If the user selects uploading clips, the user then selects a source at 450, which may be, for example, a DVD at 455. Alternatively, the source may be cable television, or any other source. Uploading begins at 456, followed by a data compression stage at 457 where the data is aggressively compressed. Flow then passes to the upload/download process which allows the data to be downloaded.

FIG. 5 illustrates a hardware diagram which shows the phone 500 and the attachment module 510 attached thereto. In the embodiment, the attachment module is connected by a hook and eye part 509 such as Velcro™ to the side of the phone. The attachment module has a cable 511 which is attached to a USB or other format data port 512. The VLSI module has a processor 520, a logical gate array 521 of flash memory storage 522, and a cellular phone interface 525. The logical gate array 521 may either be a programmable logic array that is reconfigurable according to downloaded instructions, or may be dedicated logic gates. Because dedicated hardware can be used to decompress the data, the data may be more aggressively compressed prior to sending to the cellular phone.

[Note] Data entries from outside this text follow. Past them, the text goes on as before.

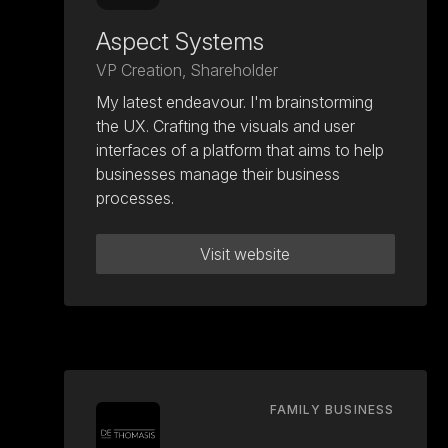
Aspect Systems
VP Creation, Shareholder
My latest endeavour. I'm brainstorming
the UX. Crafting the visuals and user
interfaces of a platform that aims to help
businesses manage their business
processes.
Visit website
FAMILY BUSINESS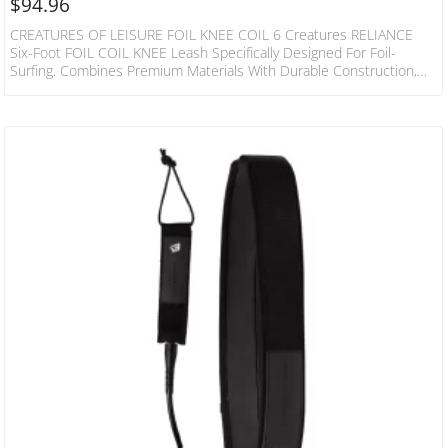
$
94.96
CREATURES OF LEISURE FOIL KNEE COIL 6 Creatures RELIANCE
Six-Foot FOIL COIL KNEE Leash Specifically Designed For Foil-
Surfing. Combines Premium Materials With Durable Construction,
Rock-Solid Cords You Can Depend On. SPECS Leash Length: 6’
(1.8m) Cord Thickness: 9/32” (7mm) Cuff Width: 1 1/2” (38mm) Rail
Saver Width: 1” (25mm) SUREFIRE LEASH RELEASE Injection
Moulded Urethane Surefire Release Tag With Moulded Holes –
Holes ALLOW Water Flow & Reduce The Weight Of The Cuff DNA
FLEX…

Although only a few embodiments have been disclosed in detail above, other embodiments are possible and the inventors intend these to be encompassed within this specification. The specification describes specific examples to accomplish a more general goal that may be accomplished in another way. This disclosure is intended to be exemplary, and the claims are intended to cover any modification or alternative which might be predictable to a person having ordinary skill in the art. For example, the external module is optional and others could be used.

Also, the inventors intend that only those claims which use the words “means for” are intended to be interpreted under 35 USC 112, sixth paragraph. Moreover, no limitations from the specification are intended to be read into any claims, unless those limitations are expressly included in the claims. The computers described herein may be any kind of computer, either general purpose, or some specific purpose computer such as a workstation. The computer may be an Intel (e.g., Pentium or Core 2 duo) or AMD based computer, running Windows XP or Linux, or may be a Macintosh computer. The computer may also be a handheld computer, such as a PDA, cellphone, or laptop.

The programs may be written in C or Python, or Java, Brew or any other programming language. The programs may be resident on a storage medium, e.g., magnetic or optical, e.g. the computer hard drive, a removable disk or media such as a memory stick or SD media, wired or wireless network based or Bluetooth based Network Attached Storage (NAS), or other removable medium. The programs may also be run over a network, for example, with a server or other machine sending signals to the local machine, which allows the local machine to carry out the operations described herein.

Where a specific numerical value is mentioned herein, it should be considered that the value may be increased or decreased by 20%, while still staying within the teachings of the present application, unless some different range is specifically mentioned. Where a specified logical sense is used, the opposite logical sense is also intended to be encompassed.

Claims

1. A cellular phone device, comprising:

an attachment module, including at least one controlling device therein, an interface to a cell phone, and at least one array of hardware gates, said array having functions for decompressing video that is applied thereto; and

wherein said attachment module includes a connection to a cellular phone.

2. A device as in claim 1, wherein said connection is a USB connection.

3. The device as in claim 1, wherein said cellular phone device includes a hook and eye type part allowing connection to said cellular phone.